The input Start Marker
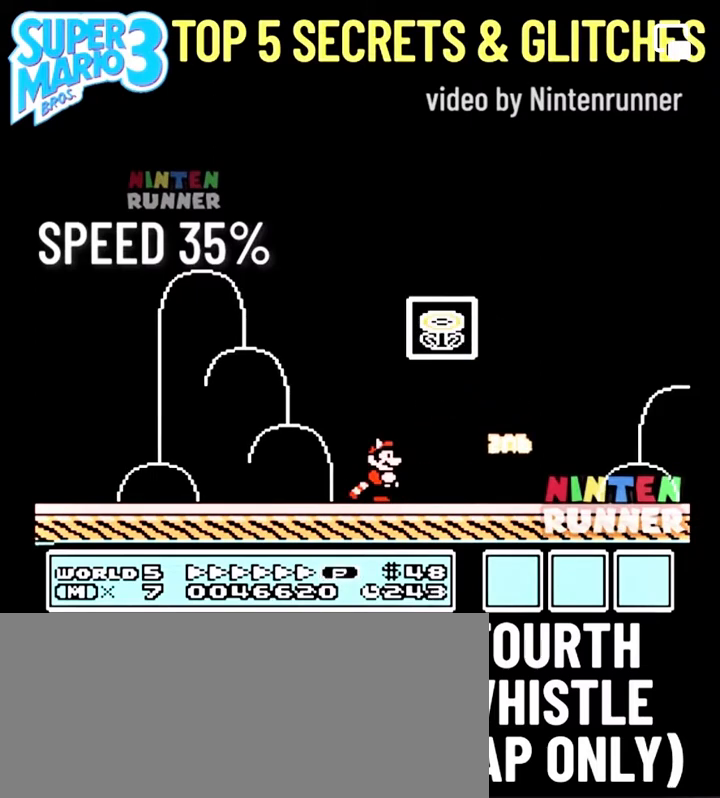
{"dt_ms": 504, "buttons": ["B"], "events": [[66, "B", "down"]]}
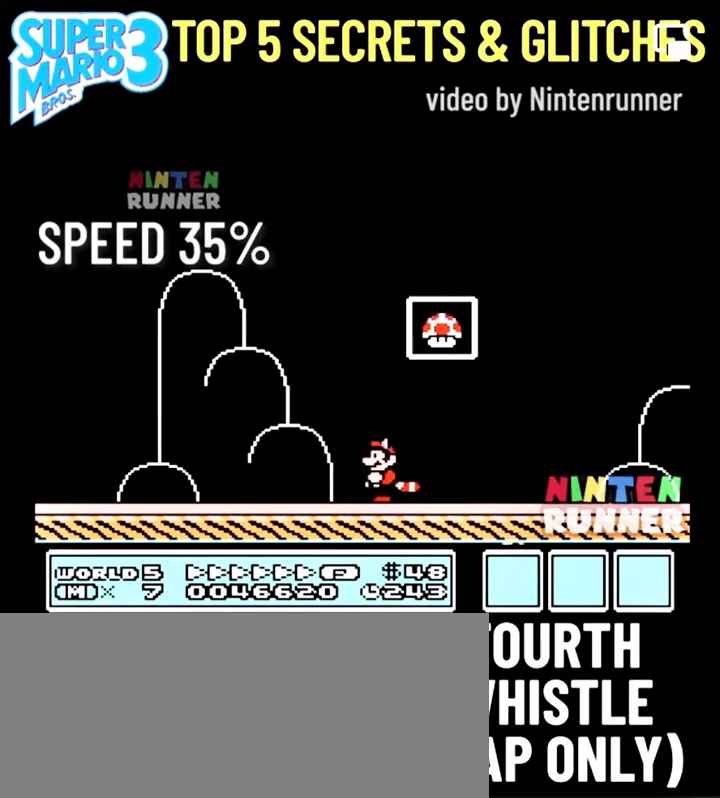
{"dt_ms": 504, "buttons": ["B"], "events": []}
The input End Marker
The input Start Marker
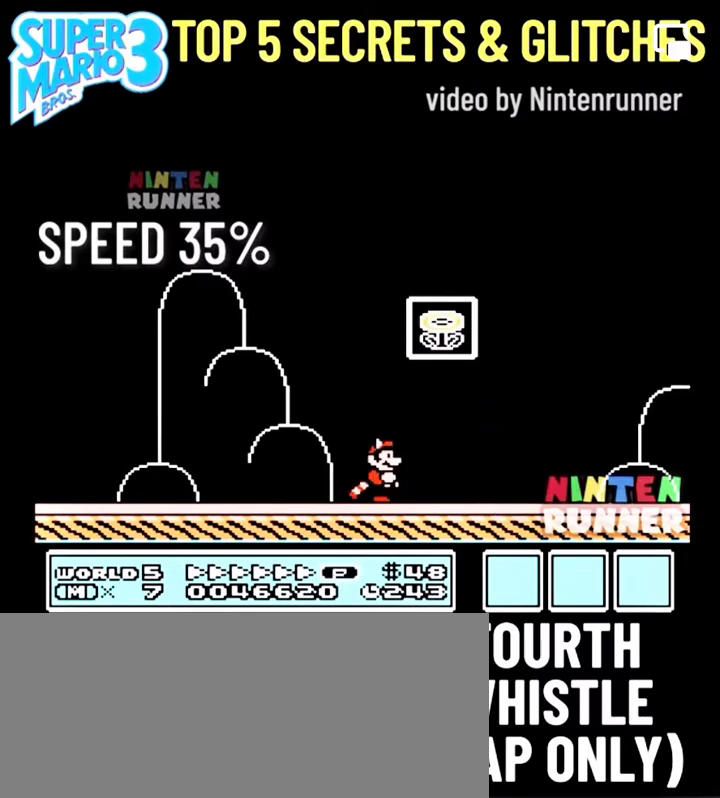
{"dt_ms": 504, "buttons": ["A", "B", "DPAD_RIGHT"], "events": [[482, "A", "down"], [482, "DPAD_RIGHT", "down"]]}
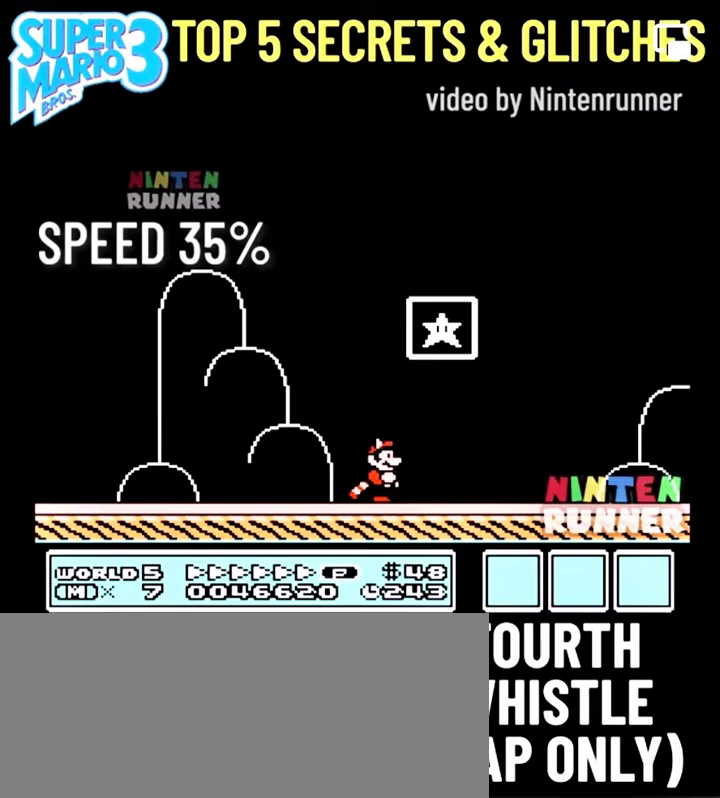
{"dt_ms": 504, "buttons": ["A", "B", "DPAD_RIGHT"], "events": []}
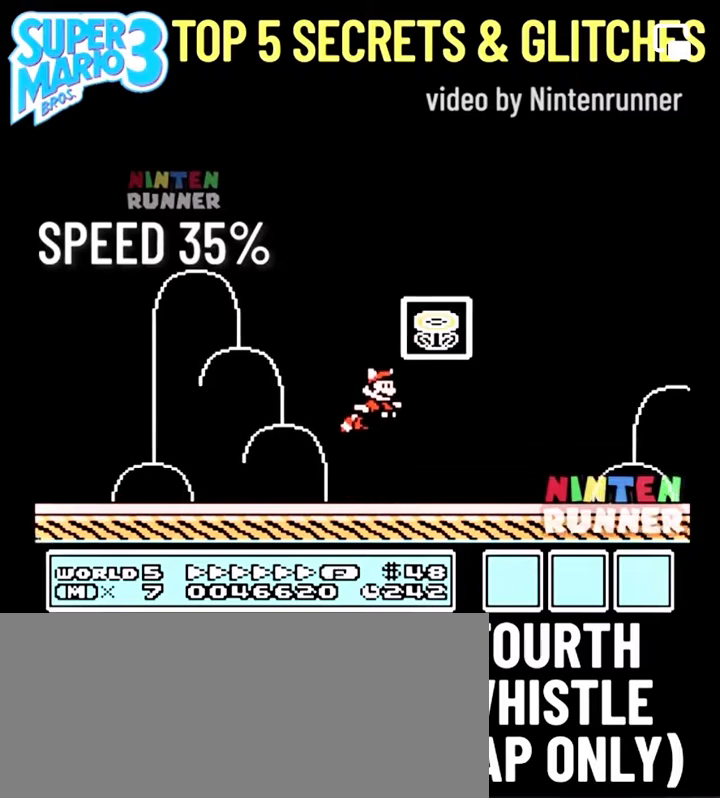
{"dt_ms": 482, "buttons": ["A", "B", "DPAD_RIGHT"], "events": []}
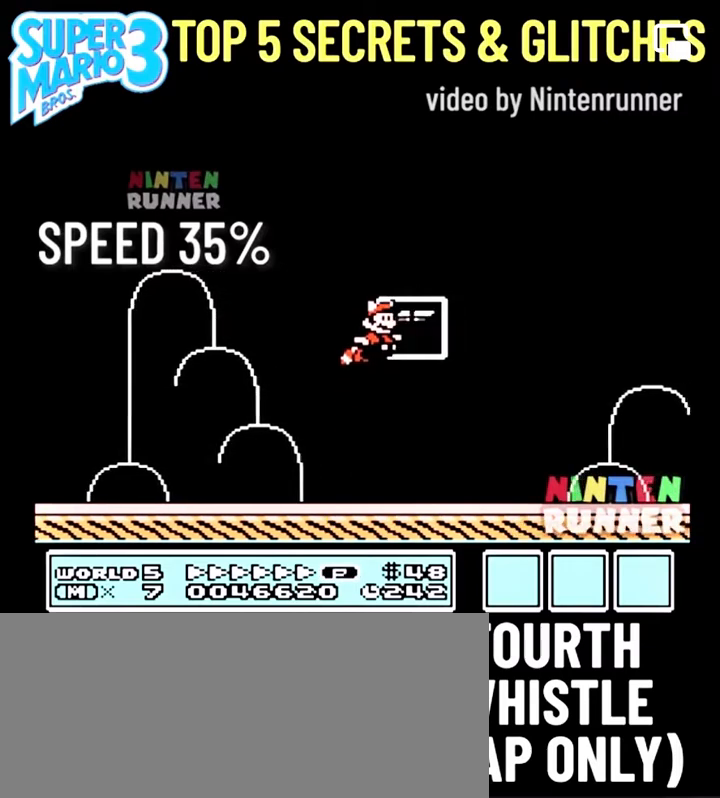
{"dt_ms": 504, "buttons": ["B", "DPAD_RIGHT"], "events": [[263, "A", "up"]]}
The input End Marker
» **Task requirements**:
Lines above with "down": state how many, nothing more.

» **Result below**:
2